SET TASK
Copy the text lines of each item below without changes, leaving out the pictures.

INPUT ROWS
╔══
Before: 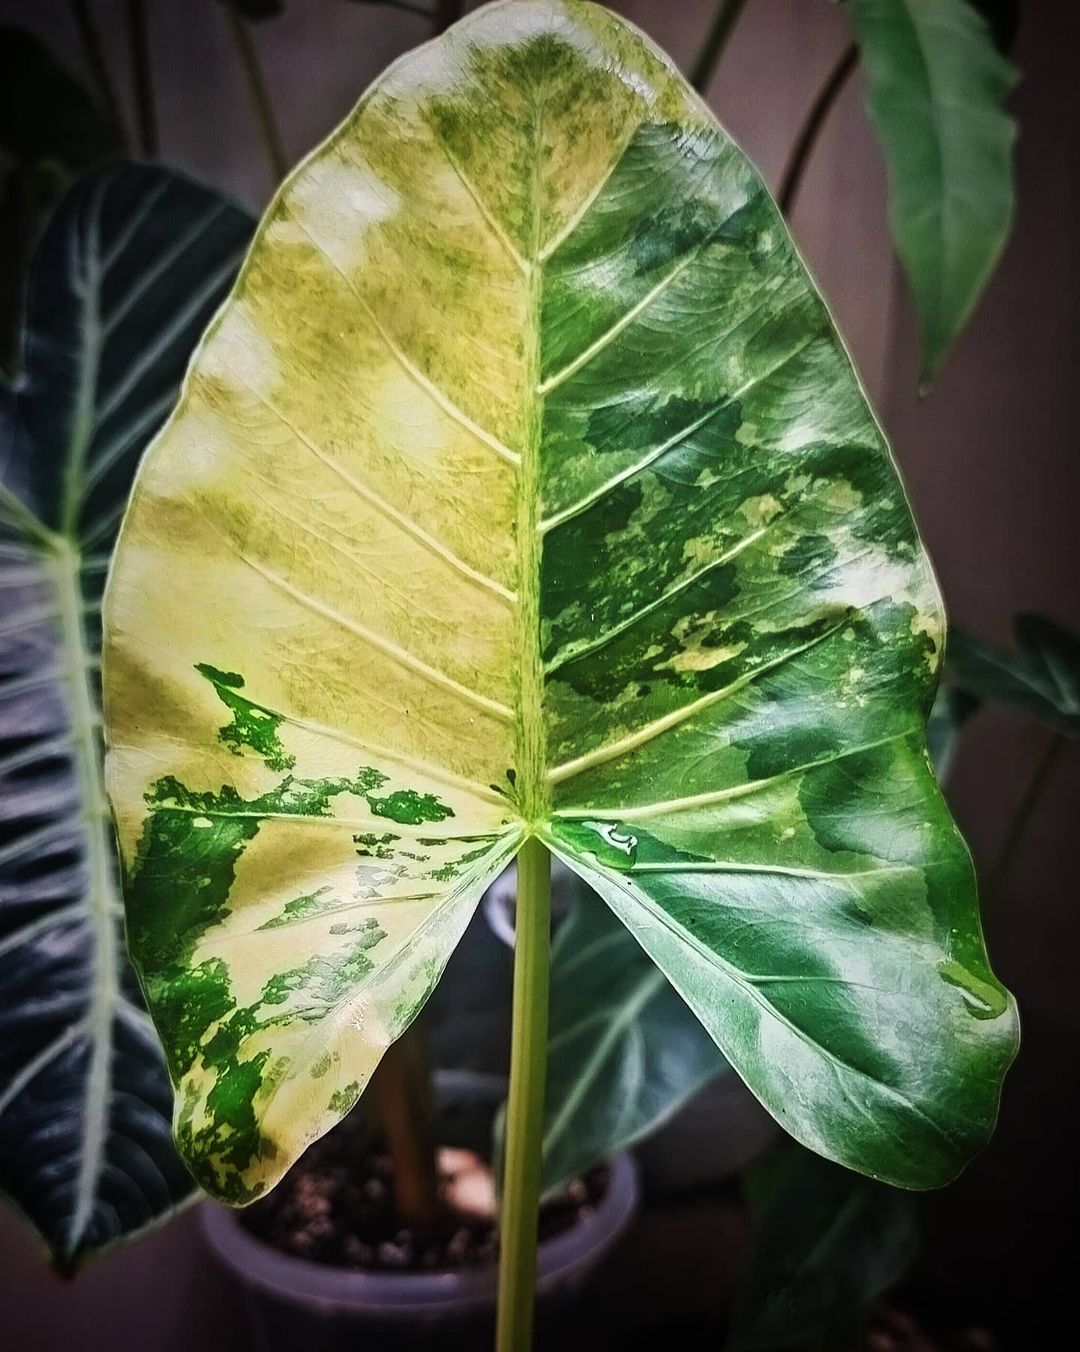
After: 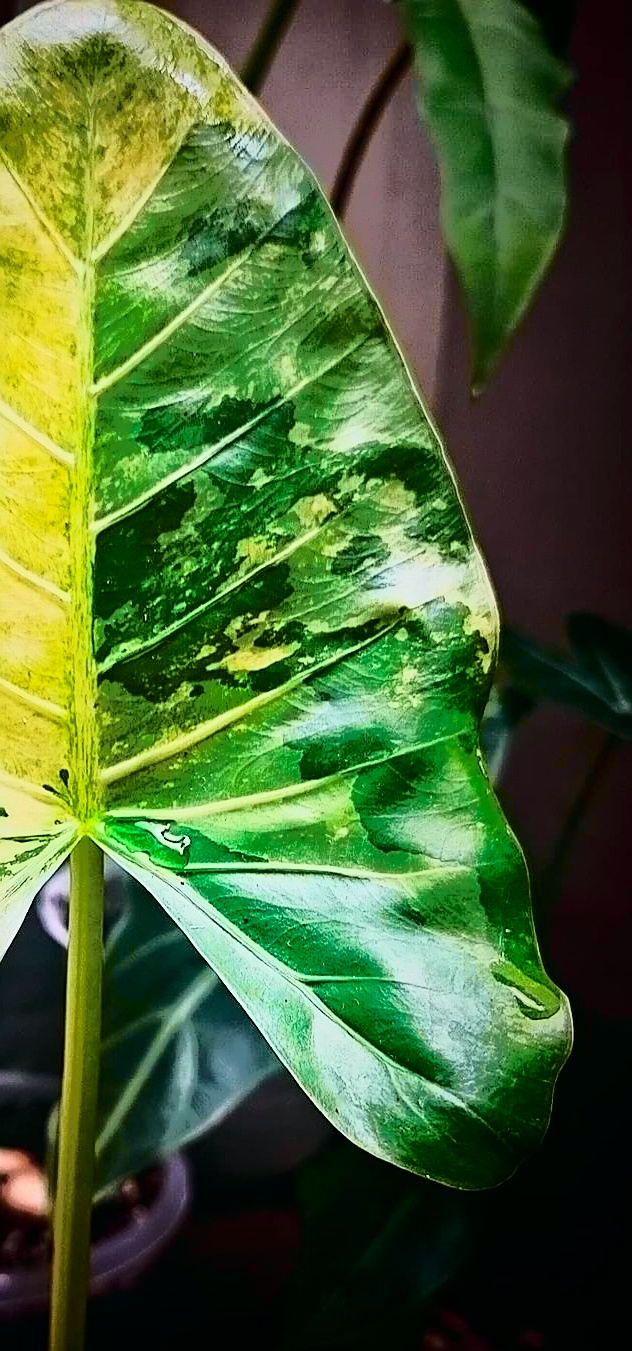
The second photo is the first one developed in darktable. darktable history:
tone curve: curves: ch0 [(0, 0) (0.081, 0.033) (0.192, 0.124) (0.283, 0.238) (0.407, 0.476) (0.495, 0.521) (0.661, 0.756) (0.788, 0.87) (1, 0.951)]; ch1 [(0, 0) (0.161, 0.092) (0.35, 0.33) (0.392, 0.392) (0.427, 0.426) (0.479, 0.472) (0.505, 0.497) (0.521, 0.524) (0.567, 0.56) (0.583, 0.592) (0.625, 0.627) (0.678, 0.733) (1, 1)]; ch2 [(0, 0) (0.346, 0.362) (0.404, 0.427) (0.502, 0.499) (0.531, 0.523) (0.544, 0.561) (0.58, 0.59) (0.629, 0.642) (0.717, 0.678) (1, 1)], color space Lab, independent channels, preserve colors none
color balance rgb: linear chroma grading › global chroma 15%, perceptual saturation grading › global saturation 30%
crop: left 41.402%
sharpen: on, module defaults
╚══
RESULT
Before: 
After: 
The second photo is the first one developed in darktable. darktable history:
tone curve: curves: ch0 [(0, 0) (0.081, 0.033) (0.192, 0.124) (0.283, 0.238) (0.407, 0.476) (0.495, 0.521) (0.661, 0.756) (0.788, 0.87) (1, 0.951)]; ch1 [(0, 0) (0.161, 0.092) (0.35, 0.33) (0.392, 0.392) (0.427, 0.426) (0.479, 0.472) (0.505, 0.497) (0.521, 0.524) (0.567, 0.56) (0.583, 0.592) (0.625, 0.627) (0.678, 0.733) (1, 1)]; ch2 [(0, 0) (0.346, 0.362) (0.404, 0.427) (0.502, 0.499) (0.531, 0.523) (0.544, 0.561) (0.58, 0.59) (0.629, 0.642) (0.717, 0.678) (1, 1)], color space Lab, independent channels, preserve colors none
color balance rgb: linear chroma grading › global chroma 15%, perceptual saturation grading › global saturation 30%
crop: left 41.402%
sharpen: on, module defaults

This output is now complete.